Task brief - Copy out the listing that follows, exact in every word, and skip the images.
Input data Block Start
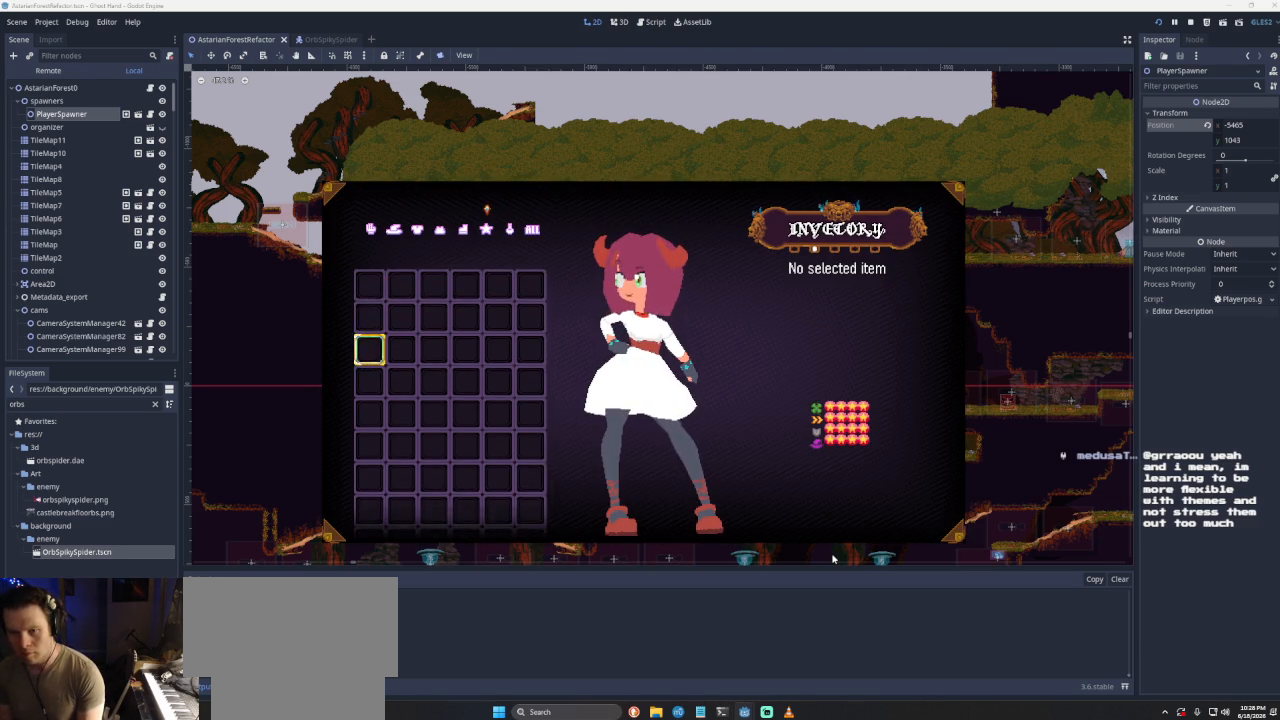
{"buttons": [], "left_stick": "center", "right_stick": "center", "events": [[67, "DPAD_UP", "down"], [133, "DPAD_UP", "up"], [333, "CIRCLE", "down"], [433, "CIRCLE", "up"]]}
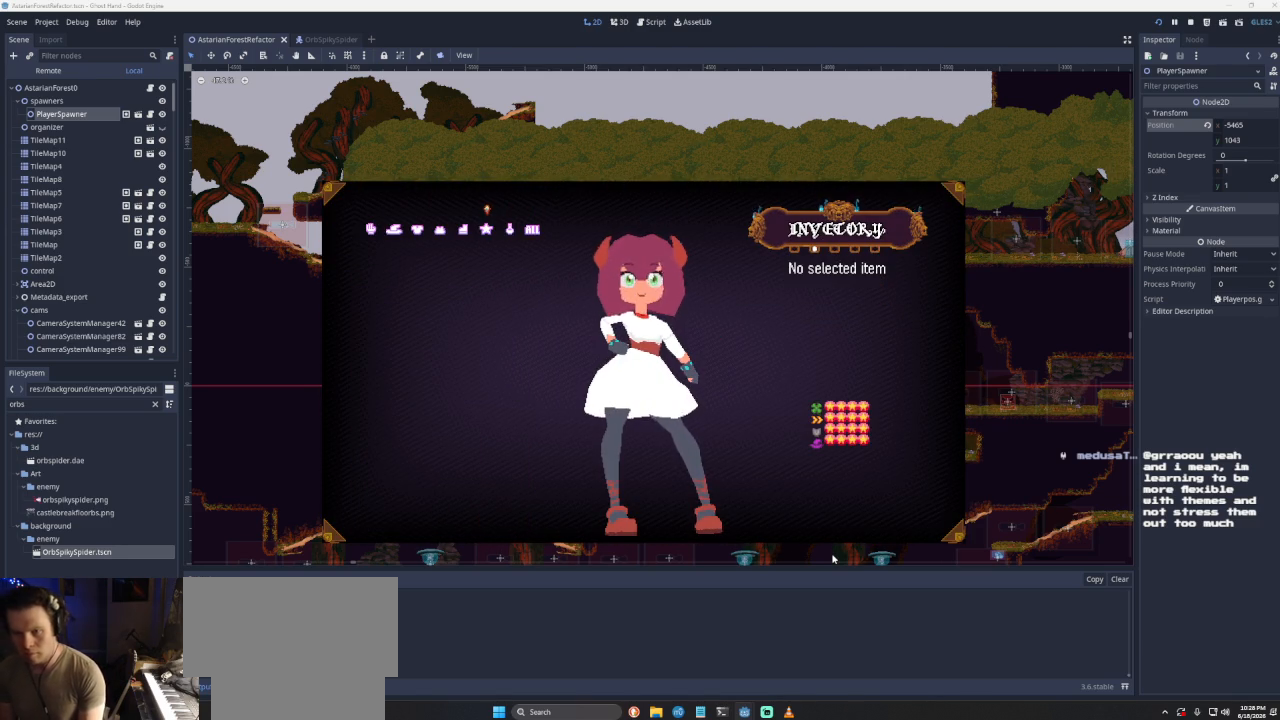
{"buttons": [], "left_stick": "center", "right_stick": "center", "events": []}
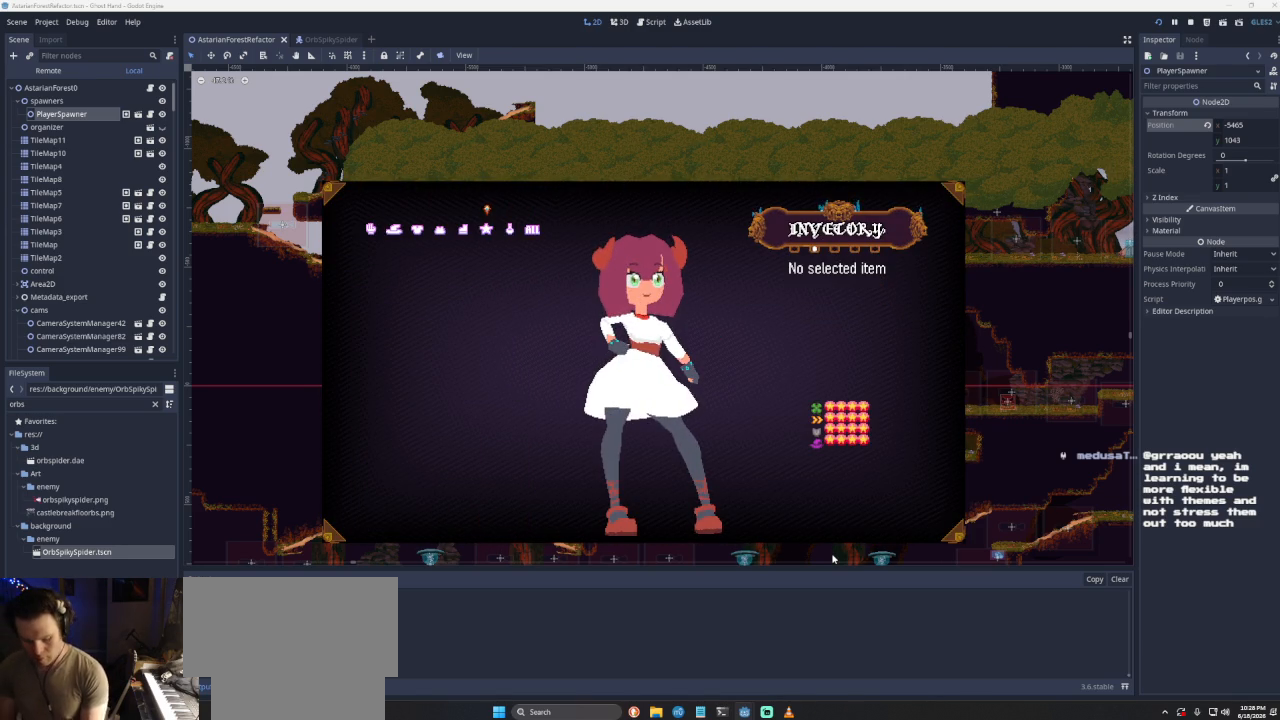
{"buttons": [], "left_stick": "center", "right_stick": "center", "events": []}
Input data Block End
Your response -
{"buttons": [], "left_stick": "center", "right_stick": "center", "events": [[67, "DPAD_UP", "down"], [133, "DPAD_UP", "up"], [333, "CIRCLE", "down"], [433, "CIRCLE", "up"]]}
{"buttons": [], "left_stick": "center", "right_stick": "center", "events": []}
{"buttons": [], "left_stick": "center", "right_stick": "center", "events": []}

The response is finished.